* **WORK REQUIRED**
Except for the pictures, reproduce the records word for word.

- - -

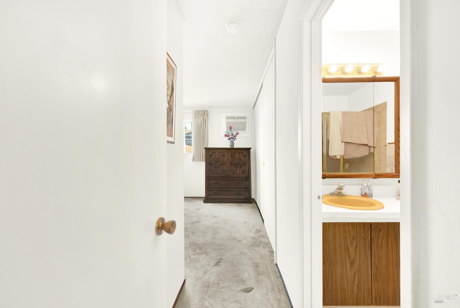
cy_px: 154
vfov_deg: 81.3
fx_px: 179
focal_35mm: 14
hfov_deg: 104.2
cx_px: 230
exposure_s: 1/5
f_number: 14
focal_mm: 14
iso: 100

- - -

* **ANSWER SECTION**
cy_px: 154
vfov_deg: 81.3
fx_px: 179
focal_35mm: 14
hfov_deg: 104.2
cx_px: 230
exposure_s: 1/5
f_number: 14
focal_mm: 14
iso: 100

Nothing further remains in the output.